[Data in this exercise start]

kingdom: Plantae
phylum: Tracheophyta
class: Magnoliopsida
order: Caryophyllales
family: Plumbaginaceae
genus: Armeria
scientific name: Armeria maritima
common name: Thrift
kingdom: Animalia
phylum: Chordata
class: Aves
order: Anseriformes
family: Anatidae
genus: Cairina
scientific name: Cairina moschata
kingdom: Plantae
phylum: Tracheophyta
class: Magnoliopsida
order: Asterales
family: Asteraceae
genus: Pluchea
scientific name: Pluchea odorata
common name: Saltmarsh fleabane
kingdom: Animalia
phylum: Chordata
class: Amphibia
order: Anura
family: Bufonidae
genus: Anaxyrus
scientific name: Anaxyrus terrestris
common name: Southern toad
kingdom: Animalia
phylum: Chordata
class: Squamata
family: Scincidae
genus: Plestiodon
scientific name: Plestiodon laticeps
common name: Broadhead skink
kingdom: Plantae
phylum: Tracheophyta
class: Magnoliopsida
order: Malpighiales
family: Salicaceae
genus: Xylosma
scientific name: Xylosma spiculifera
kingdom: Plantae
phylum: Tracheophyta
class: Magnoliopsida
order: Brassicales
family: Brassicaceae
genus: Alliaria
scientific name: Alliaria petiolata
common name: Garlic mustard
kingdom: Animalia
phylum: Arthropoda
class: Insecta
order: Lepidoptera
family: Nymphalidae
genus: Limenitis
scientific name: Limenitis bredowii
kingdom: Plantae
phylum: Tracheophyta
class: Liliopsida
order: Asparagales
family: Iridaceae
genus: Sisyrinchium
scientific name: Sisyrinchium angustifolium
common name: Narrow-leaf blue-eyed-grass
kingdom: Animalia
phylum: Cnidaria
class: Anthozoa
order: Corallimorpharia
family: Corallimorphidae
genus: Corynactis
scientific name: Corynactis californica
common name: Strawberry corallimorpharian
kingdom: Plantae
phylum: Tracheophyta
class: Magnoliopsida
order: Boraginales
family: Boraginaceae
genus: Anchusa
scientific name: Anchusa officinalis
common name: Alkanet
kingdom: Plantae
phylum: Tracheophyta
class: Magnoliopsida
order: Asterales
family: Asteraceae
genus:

[Data in this exercise end]

:: Goal ::
Print all of the rows above again, line for line, without changing anything.

:: Answer to this exercise ::
kingdom: Plantae
phylum: Tracheophyta
class: Magnoliopsida
order: Caryophyllales
family: Plumbaginaceae
genus: Armeria
scientific name: Armeria maritima
common name: Thrift
kingdom: Animalia
phylum: Chordata
class: Aves
order: Anseriformes
family: Anatidae
genus: Cairina
scientific name: Cairina moschata
kingdom: Plantae
phylum: Tracheophyta
class: Magnoliopsida
order: Asterales
family: Asteraceae
genus: Pluchea
scientific name: Pluchea odorata
common name: Saltmarsh fleabane
kingdom: Animalia
phylum: Chordata
class: Amphibia
order: Anura
family: Bufonidae
genus: Anaxyrus
scientific name: Anaxyrus terrestris
common name: Southern toad
kingdom: Animalia
phylum: Chordata
class: Squamata
family: Scincidae
genus: Plestiodon
scientific name: Plestiodon laticeps
common name: Broadhead skink
kingdom: Plantae
phylum: Tracheophyta
class: Magnoliopsida
order: Malpighiales
family: Salicaceae
genus: Xylosma
scientific name: Xylosma spiculifera
kingdom: Plantae
phylum: Tracheophyta
class: Magnoliopsida
order: Brassicales
family: Brassicaceae
genus: Alliaria
scientific name: Alliaria petiolata
common name: Garlic mustard
kingdom: Animalia
phylum: Arthropoda
class: Insecta
order: Lepidoptera
family: Nymphalidae
genus: Limenitis
scientific name: Limenitis bredowii
kingdom: Plantae
phylum: Tracheophyta
class: Liliopsida
order: Asparagales
family: Iridaceae
genus: Sisyrinchium
scientific name: Sisyrinchium angustifolium
common name: Narrow-leaf blue-eyed-grass
kingdom: Animalia
phylum: Cnidaria
class: Anthozoa
order: Corallimorpharia
family: Corallimorphidae
genus: Corynactis
scientific name: Corynactis californica
common name: Strawberry corallimorpharian
kingdom: Plantae
phylum: Tracheophyta
class: Magnoliopsida
order: Boraginales
family: Boraginaceae
genus: Anchusa
scientific name: Anchusa officinalis
common name: Alkanet
kingdom: Plantae
phylum: Tracheophyta
class: Magnoliopsida
order: Asterales
family: Asteraceae
genus:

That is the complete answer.